Der historische Umbruch schlug sich besonders auf dem Arbeitsmarkt nieder. Die Zahl der arbeitslosen Sachsen-Anhalter nahm in den Jahren nach der Wiedervereinigung sprunghaft zu – trotz einer Vielzahl arbeitsmarktpolitischer Maßnahmen. Ihren traurigen Höhepunkt fand die Arbeitslosigkeit zwischen Mitte und Ende der 1990 er Jahre. In den Jahren 1997 bis 2000 waren im Jahresdurchschnitt jeweils mehr als 270 000 Personen arbeitslos gemeldet – dies bedeutete Arbeitslosenquoten von mehr als 20 Prozent.

Erst ab 2006 kam es, auch bedingt durch konjunkturelle Sondereinflüsse, zu einem spürbaren Rückgang der Arbeitslosigkeit. Aktuell werden trotz der Auswirkungen der globalen Finanzmarktkrise Monat für Monat Arbeitslosenquoten vermeldet, wie wir sie seit 1991 nicht mehr hatten. Auch dies ist ein Zeichen dafür, dass die hiesige Wirtschaft in den vergangenen Jahren zu neuer Stärke gefunden hat.

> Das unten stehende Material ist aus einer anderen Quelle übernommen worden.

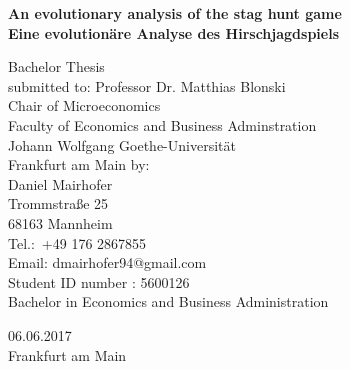 \thispagestyle{empty}
\vspace*{15mm}
\begin{center}
	\textbf{\Huge An evolutionary analysis of the stag hunt game}\\
    \vspace{5mm}
    \textbf{\large Eine evolutionäre Analyse des Hirschjagdspiels}\\
    \end{center}
\begin{center}
\vskip 0.5cm
	\large Bachelor Thesis \\	
\vskip 1.5cm	
	submitted to:
\vskip 1cm
Professor Dr. Matthias Blonski\\
Chair of Microeconomics\\
Faculty of Economics and Business Adminstration\\
Johann Wolfgang Goethe-Universität\\
Frankfurt am Main
\vskip 1cm
by:  \\
\vskip 0.5cm
Daniel Mairhofer\\
Trommstraße 25\\
68163 Mannheim\\
Tel.:\ +49 176 2867855 \\
Email: dmairhofer94@gmail.com\\
Student ID number : 5600126\\
Bachelor in Economics and Business Administration 
\end{center}
\vskip 1.5cm
\begin{center}
\large{06.06.2017} \\
\large{Frankfurt am Main}
\end{center}



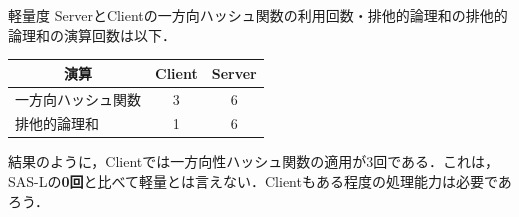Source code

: \documentclass[t,aspectratio=169,12pt]{beamer}
\begin{document}
\begin{frame}[c]{}
    \begin{block}{軽量度}
        {\ttfamily Server}と{\ttfamily Client}の一方向ハッシュ関数の利用回数・排他的論理和の排他的論理和の演算回数は以下．\\
        \begin{table}[h]
            \renewcommand{\arraystretch}{1.4}
            \begin{tabular}{lcc}
                \multicolumn{1}{c}{演算} & {\ttfamily Client} & {\ttfamily Server} \\
                \hline
                一方向ハッシュ関数              & 3                  & 6                  \\
                排他的論理和                 & 1                  & 6                  \\
                \hline
            \end{tabular}
        \end{table}
        結果のように，{\ttfamily Client}では一方向性ハッシュ関数の適用が3回である．これは，SAS-Lの{\bfseries 0回}と比べて軽量とは言えない．{\ttfamily Client}もある程度の処理能力は必要であろう．
    \end{block}
\end{frame}
\end{document}
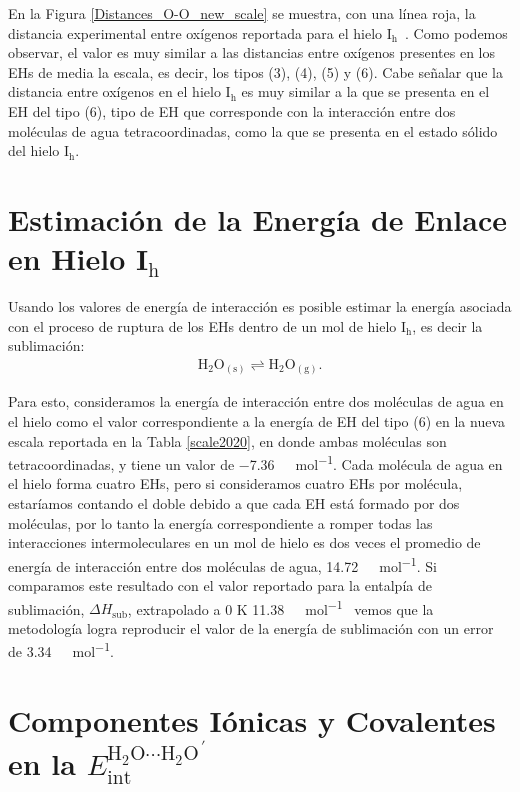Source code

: En la Figura \ref{Distances_O-O_new_scale} se muestra, con una línea roja, la
distancia experimental entre oxígenos reportada para el hielo
$\mathrm{I_{h}}$~\cite{schulson}. Como podemos observar, el valor es muy
similar a las distancias entre oxígenos presentes en los EHs de media la
escala, es decir, los tipos (3), (4), (5) y (6). Cabe señalar que la distancia
entre oxígenos en el hielo $\mathrm{I_{h}}$ es muy similar a la que se presenta
en el EH del tipo (6), tipo de EH que corresponde con la in\-te\-rac\-ción
entre dos moléculas de agua tetracoordinadas, como la que se presenta en el
estado sólido del hielo $\mathrm{I_{h}}$.

\section{Estimación de la Energía de Enlace en Hielo I$\mathrm{_{h}}$}

Usando los valores de energía de interacción es posible estimar la energía
asociada con el proceso de ruptura de los EHs dentro de un mol de hielo
$\mathrm{I_{h}}$, es decir la sublimación:
%
\begin{align}
\mathrm{H_2O_{(s)}} \rightleftharpoons \mathrm{H_2O_{(g)}}.
\end{align}

Para esto, consideramos la energía de interacción entre dos moléculas de agua
en el hielo como el valor correspondiente a la energía de EH del tipo (6) en la
nueva escala reportada en la Tabla \ref{scale2020}, en donde ambas moléculas
son tetracoordinadas, y tiene un valor de \SI{-7.36}{\kilo \calorie \per
\mole}. Cada molécula de agua en el hielo forma cuatro EHs, pero si
consideramos cuatro EHs por molécula, estaríamos contando el doble debido a que
cada EH está formado por dos moléculas, por lo tanto la energía correspondiente
a romper todas las interacciones intermoleculares en un mol de hielo es dos
veces el promedio de energía de interacción entre dos moléculas de agua,
\SI{14.72}{\kilo \calorie \per \mole}. Si comparamos este resultado con el
valor reportado para la entalpía de sublimación, $\Delta H_\mathrm{sub}$,
extrapolado a 0 K \SI{11.38}{\kilo \calorie \per \mole}~\cite{Feistel2007}
vemos que la metodología logra reproducir el valor de la energía de sublimación
con un error de \SI{3.34}{\kilo \calorie \per \mole}.

\section{Componentes Iónicas y Covalentes en la ${E_{\mathrm{int}}^{\mathrm{H_2O}\cdots\mathrm{H_2O}^{ \, \prime}}}$}

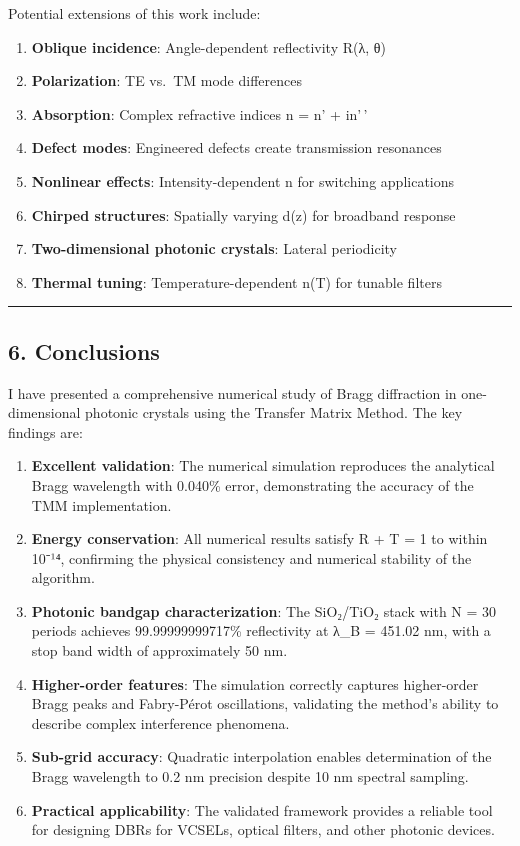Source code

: \documentclass[
]{article}
\providecommand{\tightlist}{%
  \setlength{\itemsep}{0pt}\setlength{\parskip}{0pt}}
\begin{document}
Potential extensions of this work include:

\begin{enumerate}
\def\labelenumi{\arabic{enumi}.}
\tightlist
\item
  \textbf{Oblique incidence}: Angle-dependent reflectivity R(λ, θ)
\item
  \textbf{Polarization}: TE vs.~TM mode differences
\item
  \textbf{Absorption}: Complex refractive indices n = n' + in'\,'
\item
  \textbf{Defect modes}: Engineered defects create transmission
  resonances
\item
  \textbf{Nonlinear effects}: Intensity-dependent n for switching
  applications
\item
  \textbf{Chirped structures}: Spatially varying d(z) for broadband
  response
\item
  \textbf{Two-dimensional photonic crystals}: Lateral periodicity
\item
  \textbf{Thermal tuning}: Temperature-dependent n(T) for tunable
  filters
\end{enumerate}

\begin{center}\rule{0.5\linewidth}{0.5pt}\end{center}

\subsection{6. Conclusions}\label{conclusions}

I have presented a comprehensive numerical study of Bragg diffraction in
one-dimensional photonic crystals using the Transfer Matrix Method. The
key findings are:

\begin{enumerate}
\def\labelenumi{\arabic{enumi}.}
\item
  \textbf{Excellent validation}: The numerical simulation reproduces the
  analytical Bragg wavelength with 0.040\% error, demonstrating the
  accuracy of the TMM implementation.
\item
  \textbf{Energy conservation}: All numerical results satisfy R + T = 1
  to within 10⁻¹⁴, confirming the physical consistency and numerical
  stability of the algorithm.
\item
  \textbf{Photonic bandgap characterization}: The SiO₂/TiO₂ stack with N
  = 30 periods achieves 99.99999999717\% reflectivity at λ\_B = 451.02
  nm, with a stop band width of approximately 50 nm.
\item
  \textbf{Higher-order features}: The simulation correctly captures
  higher-order Bragg peaks and Fabry-Pérot oscillations, validating the
  method's ability to describe complex interference phenomena.
\item
  \textbf{Sub-grid accuracy}: Quadratic interpolation enables
  determination of the Bragg wavelength to 0.2 nm precision despite 10
  nm spectral sampling.
\item
  \textbf{Practical applicability}: The validated framework provides a
  reliable tool for designing DBRs for VCSELs, optical filters, and
  other photonic devices.
\end{enumerate}
\end{document}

Hinter den nackten Zahlen verbirgt sich eine der größten Aufbauleistungen in der deutschen Geschichte. Beide, Westwie Ostdeutsche, haben Enormes geleistet. Ohne Milliardentransfers aus dem Westen wäre der wirtschaftliche Aufschwung in den neuen Ländern nicht möglich gewesen.

Der 20. Jahrestag des Mauerfalls ist ein guter Anlass, auf das Geleistete zurückzublicken. Die Aufbauleistungen der Wirtschaft sind zweifelsohne eine Erfolgsgeschichte. Mit der Gewissheit im Rücken, den schwierigen Transformationsprozess gemeistert zu haben, können wir zuversichtlich neue Herausforderungen annehmen. Denn Wirtschaft, das hat uns schon der Vater der Sozialen Marktwirtschaft, Ludwig Erhard, ins Stammbuch geschrieben, ist zu 50 Prozent Psychologie.